◆ Selected extract
--- --- ---

My friend Mick thinks the digital diaspora is abducting gesture, perhaps a perfect description for a very difficult and complex condition. Gesture is what protects us, allows for pauses, circumspection, another way of reading each other. The monkey in Untitled (Human Mask) exhibits a lot of gesture. The monkey tries to write her own story through complex articulations of her body, attached to an intense curiosity. But gesture can also diminish, if an attached meaning reduces the subject to stereotype, undermining the subject's self-worth. This record of how gesture works is captured by the other star of Huyghe's production: the contemporary camera. The camera seems as curious about the monkey's gestures as the monkey is about all the things that distract him.

The gesture-less mask makes it seem as if the monkey is perpetually in deep thought. The mask flattens out and removes hesitation, distraction, boredom. I'm wondering all the time as I watch: What can she be thinking? Perhaps, given the presumed end of humanity going on outside, he's thinking that the human species never really gave birth to anything; that they only took lives, and eventually took their own. Descartes thought that monkeys and humans had almost identical brains, except for the penal gland, pea-sized or less, living secretly in the centre of the human brain. The penal gland, according to Descartes, is the soul, what gives us our difference, all of our human intelligence, our ability to cry, love, argue and, importantly, to feel shame. Jacques Derrida says shame is a human-beast differential test.

--- --- ---

◆ Provided records
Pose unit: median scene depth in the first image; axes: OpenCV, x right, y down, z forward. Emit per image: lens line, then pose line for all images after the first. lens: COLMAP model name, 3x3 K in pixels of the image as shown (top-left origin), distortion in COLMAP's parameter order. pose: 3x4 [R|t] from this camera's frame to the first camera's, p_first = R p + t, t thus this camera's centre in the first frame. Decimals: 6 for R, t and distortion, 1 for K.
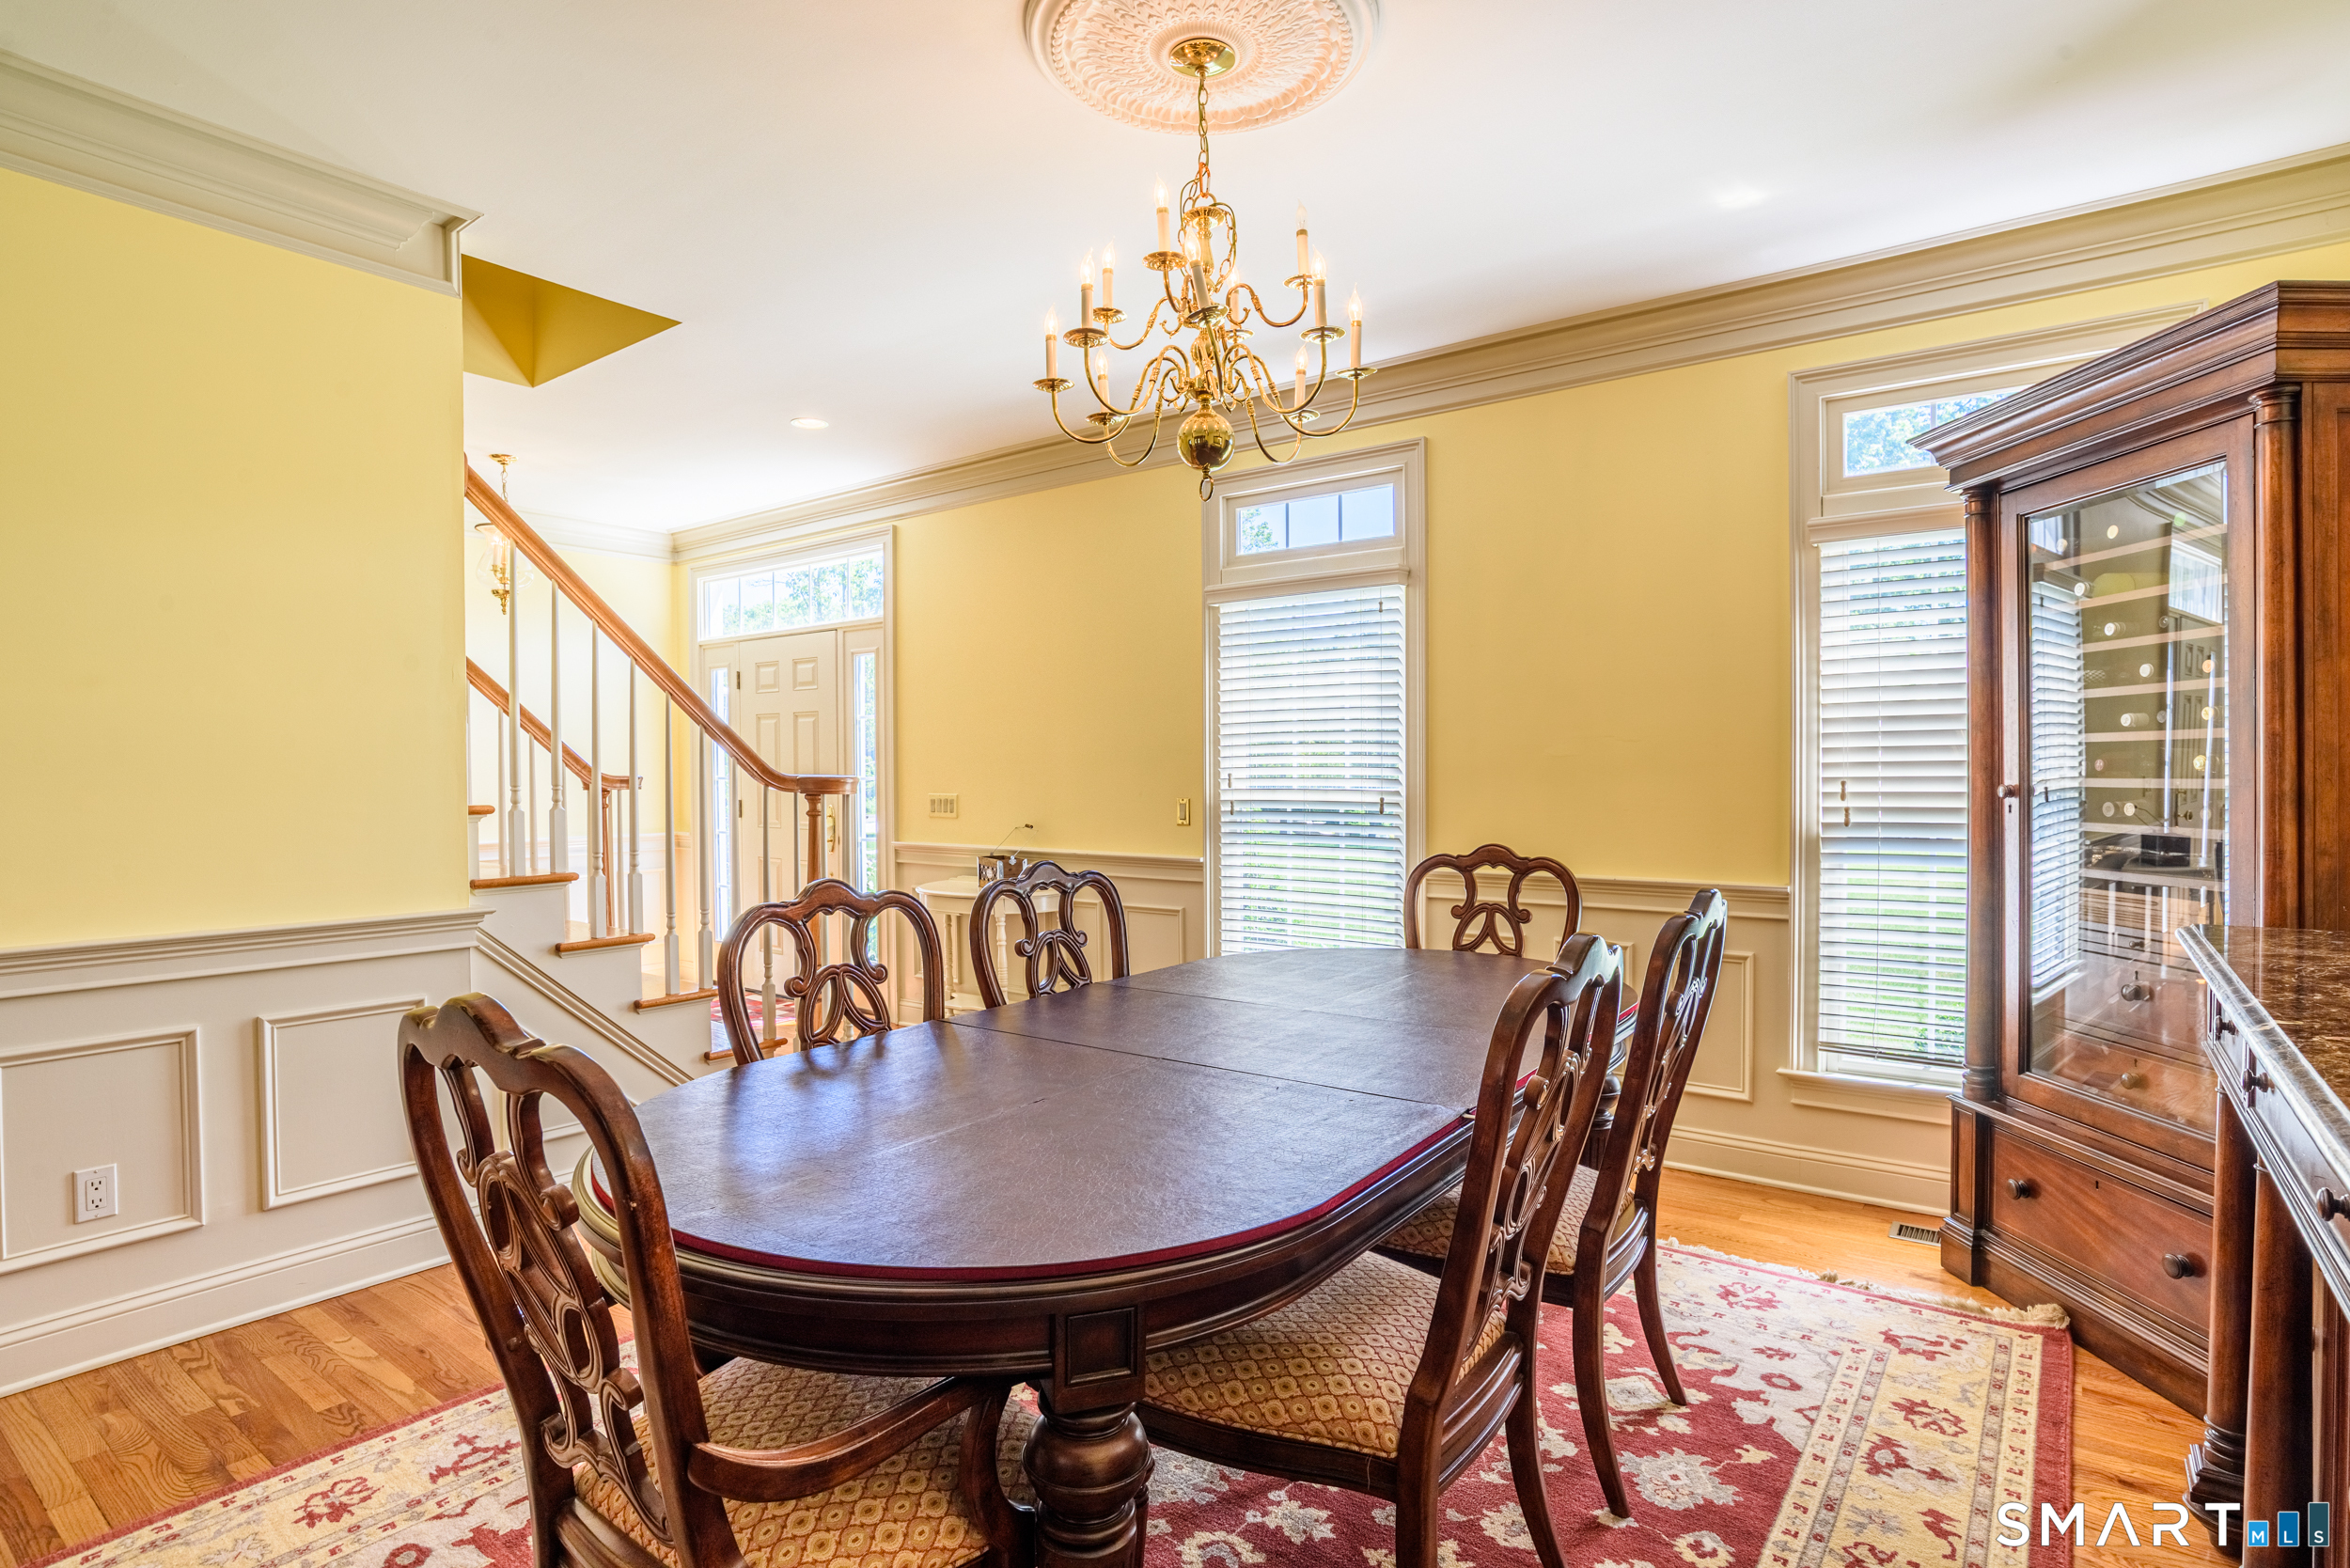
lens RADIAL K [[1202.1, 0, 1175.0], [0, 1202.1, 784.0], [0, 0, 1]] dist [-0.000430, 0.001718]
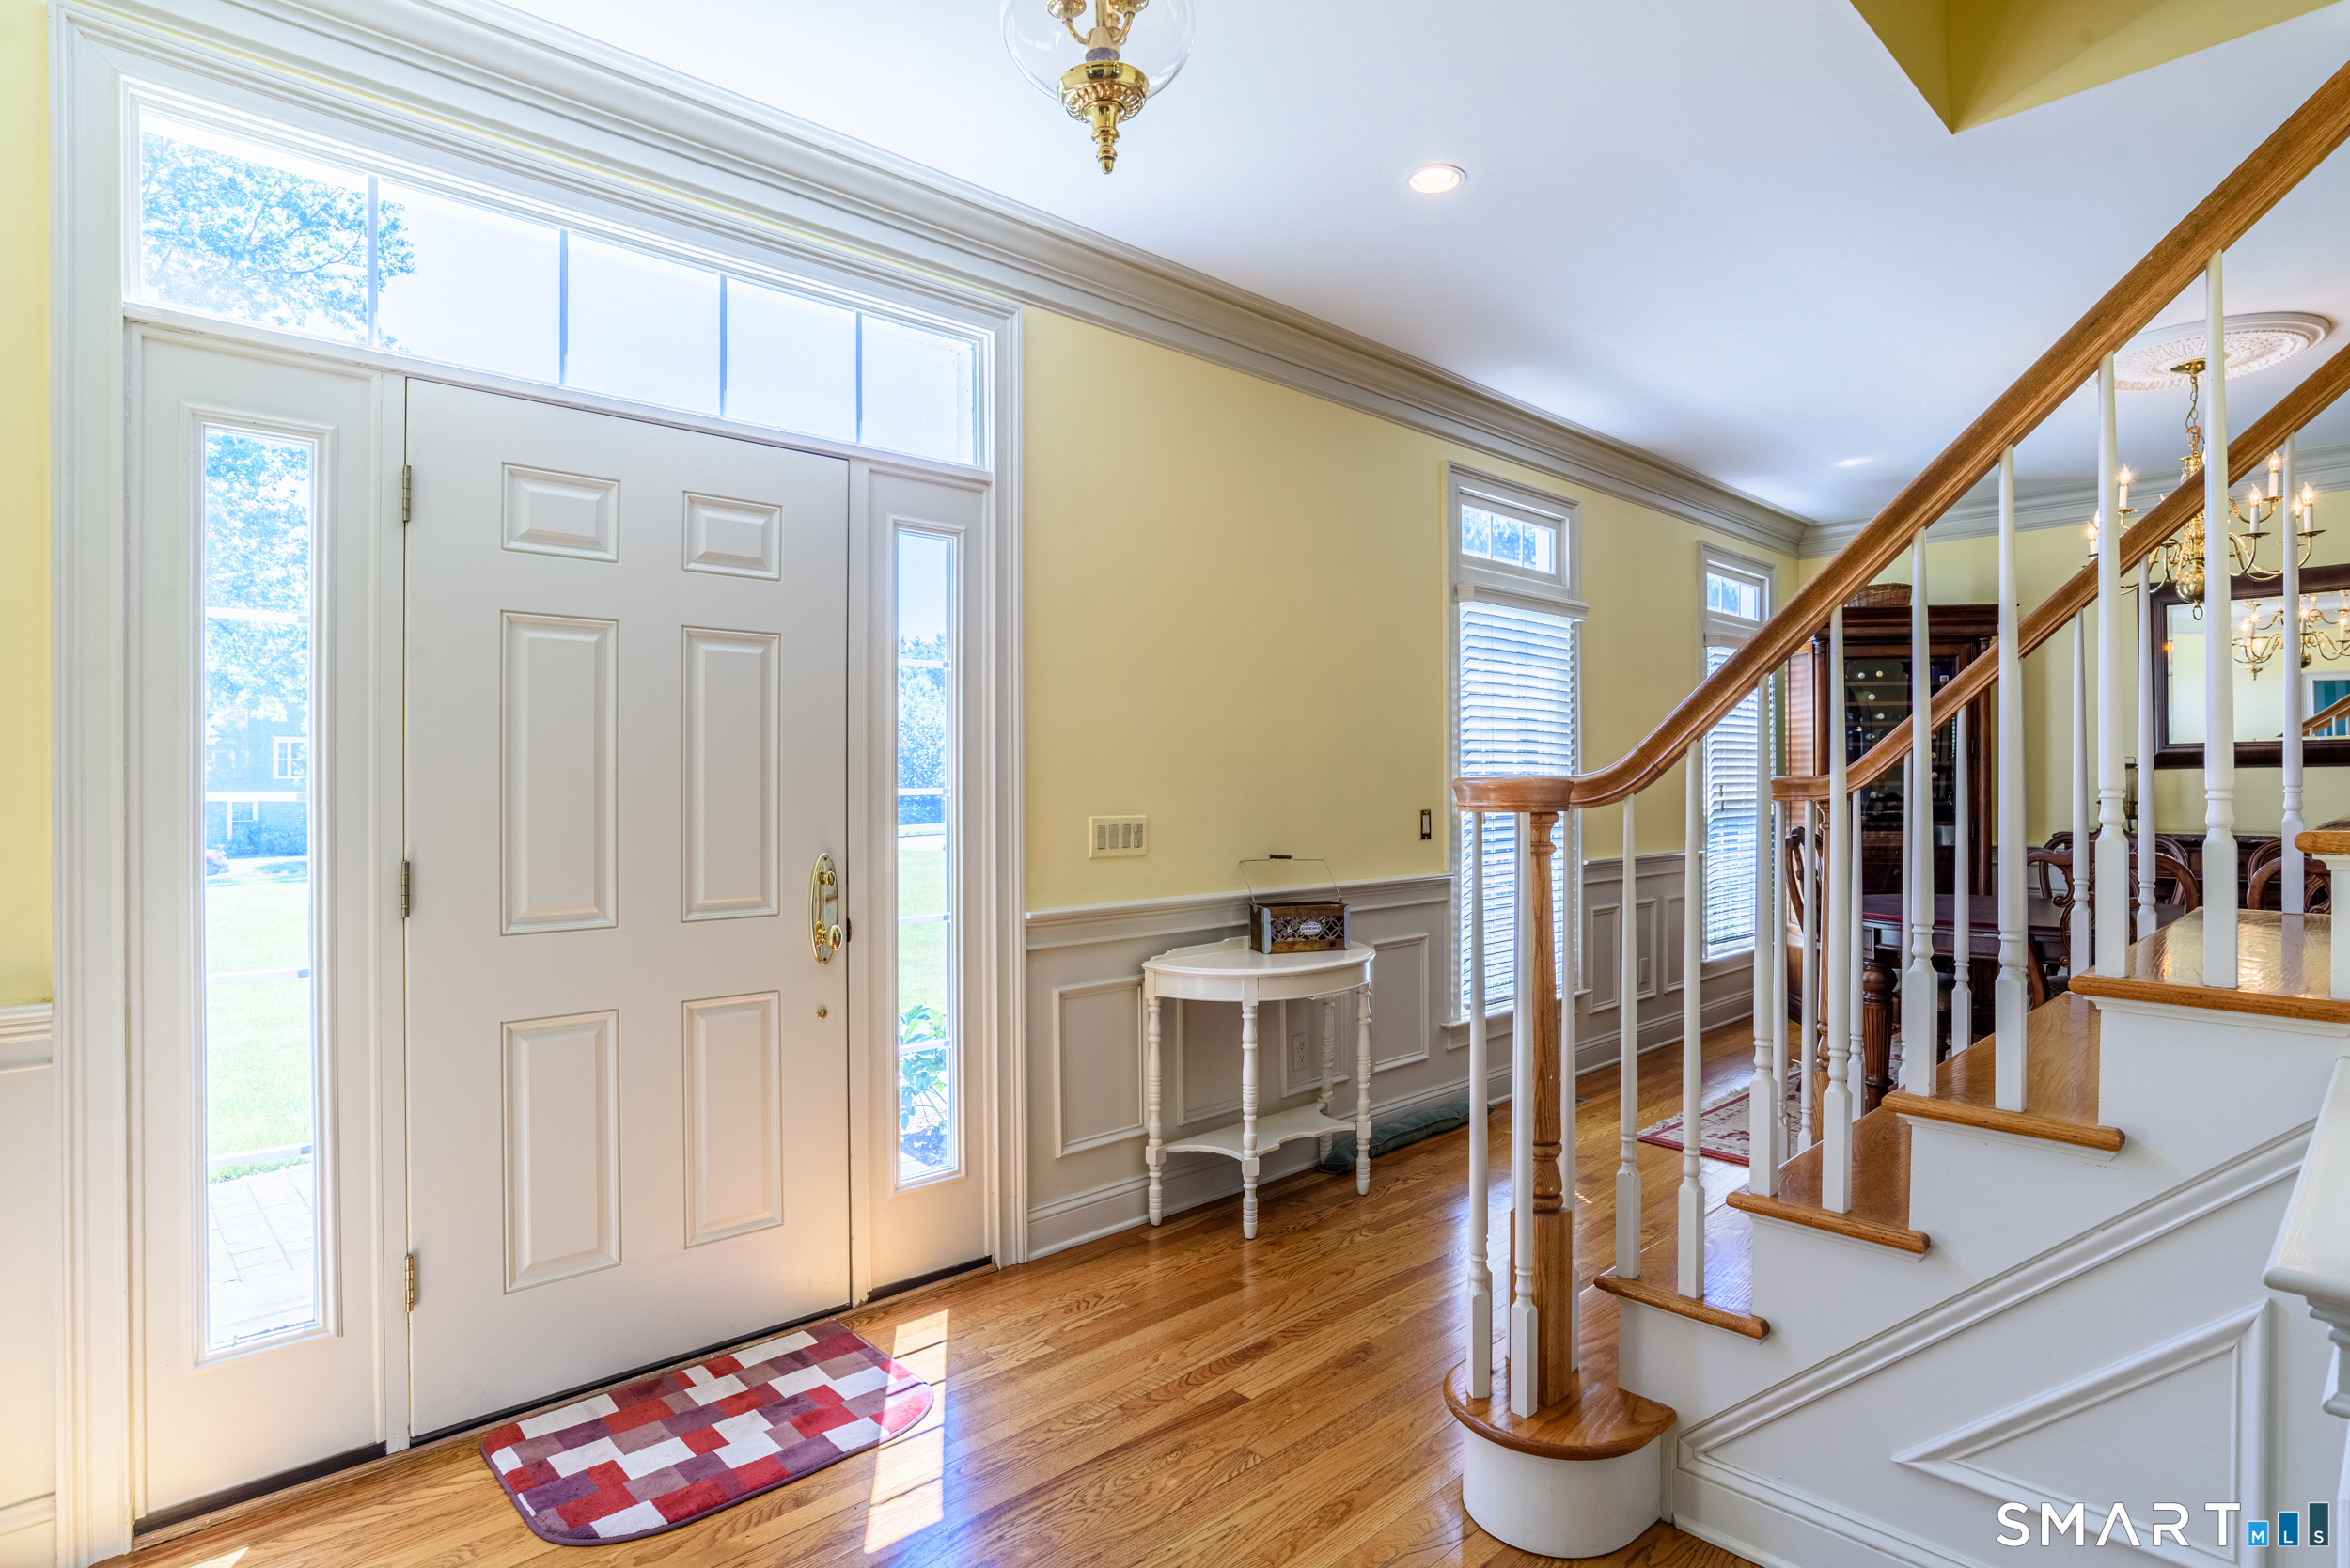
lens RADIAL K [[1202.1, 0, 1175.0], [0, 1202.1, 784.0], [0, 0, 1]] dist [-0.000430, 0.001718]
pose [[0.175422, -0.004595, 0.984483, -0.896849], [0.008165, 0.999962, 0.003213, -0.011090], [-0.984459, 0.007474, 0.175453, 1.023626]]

--- --- ---

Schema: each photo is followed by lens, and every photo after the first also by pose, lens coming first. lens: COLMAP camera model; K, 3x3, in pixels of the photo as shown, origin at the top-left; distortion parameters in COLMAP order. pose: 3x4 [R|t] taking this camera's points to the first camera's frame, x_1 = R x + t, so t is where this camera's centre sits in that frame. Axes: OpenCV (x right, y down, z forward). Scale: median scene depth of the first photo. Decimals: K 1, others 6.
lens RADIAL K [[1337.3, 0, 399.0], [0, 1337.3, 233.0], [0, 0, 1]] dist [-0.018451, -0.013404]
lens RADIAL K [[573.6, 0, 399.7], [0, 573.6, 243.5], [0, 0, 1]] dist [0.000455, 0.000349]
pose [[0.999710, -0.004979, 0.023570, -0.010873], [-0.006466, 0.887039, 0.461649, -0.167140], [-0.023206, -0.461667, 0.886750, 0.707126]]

--- --- ---

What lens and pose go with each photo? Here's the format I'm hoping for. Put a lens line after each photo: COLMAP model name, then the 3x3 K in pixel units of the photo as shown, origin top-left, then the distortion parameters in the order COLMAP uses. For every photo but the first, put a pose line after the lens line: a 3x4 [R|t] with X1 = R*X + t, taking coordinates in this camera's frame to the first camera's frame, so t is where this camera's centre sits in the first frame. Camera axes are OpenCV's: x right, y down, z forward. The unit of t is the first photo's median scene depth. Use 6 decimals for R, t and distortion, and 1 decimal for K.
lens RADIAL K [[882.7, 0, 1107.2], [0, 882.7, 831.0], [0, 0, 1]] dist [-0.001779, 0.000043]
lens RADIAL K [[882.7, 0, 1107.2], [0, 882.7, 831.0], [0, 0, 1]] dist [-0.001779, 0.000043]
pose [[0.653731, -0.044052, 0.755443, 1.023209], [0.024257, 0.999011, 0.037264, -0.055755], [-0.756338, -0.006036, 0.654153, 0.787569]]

--- --- ---

◆ Activity 1
In the passage on Huyghe's Untitled (Human Mask), quote everything from "My friend Mick" down to "that distract him.".
◆ Activity 2
Answer these questions using the passage on Huyghe's Untitled (Human Mask):
(a) According to Mick, what is the digital diaspora doing to gesture?
(b) What does the passage name as the other star of Huyghe's production?
(c) What does Jacques Derrida say shame is?
◆ Activity 3
Carry on the passage on Huyghe's Untitled (Human Mask) from its last sentence.

◆ Written response 1
My friend Mick thinks the digital diaspora is abducting gesture, perhaps a perfect description for a very difficult and complex condition. Gesture is what protects us, allows for pauses, circumspection, another way of reading each other. The monkey in Untitled (Human Mask) exhibits a lot of gesture. The monkey tries to write her own story through complex articulations of her body, attached to an intense curiosity. But gesture can also diminish, if an attached meaning reduces the subject to stereotype, undermining the subject's self-worth. This record of how gesture works is captured by the other star of Huyghe's production: the contemporary camera. The camera seems as curious about the monkey's gestures as the monkey is about all the things that distract him.

◆ Written response 2
(a) Abducting it.
(b) The contemporary camera.
(c) A human-beast differential test.

◆ Written response 3
In The Animal That Therefore I Am (2002), Derrida describes the shame he feels when an animal sees him naked:

I often ask myself, just to see who I am – and who I am (following) at the moment when, caught naked, in silence, by the gaze of an animal, for example the eyes of the cat, I have trouble, yes, a bad time overcoming my embarrassment. […] It is as if I were ashamed, therefore naked in front of this cat, but also ashamed for being ashamed.48

Clothing is proper to humans; no other animal would bother. They feel none of the shame that we do at our nakedness, they don't overinvest in the sight of genitals. They are naked without even knowing it. What is Derrida ashamed of? ‘Ashamed of being as naked as a beast.’ 49 But a beast cannot be naked, if it has no idea of what ‘not naked’ is; perhaps being naked for it is much like being clothed for us. Would a monkey ever arrive for dinner without first making sure she was naked? Ham, son of Noah, sees his father naked and as a consequence is cursed. Ham is forced into exile and his descendants continue to carry that curse. With typical malevolence, European Christianity, through the middle ages and into the Enlightenment, considered Africans to be the descendants of Ham; subjection, hatred and fear of African people was considered justified on the back of this original curse.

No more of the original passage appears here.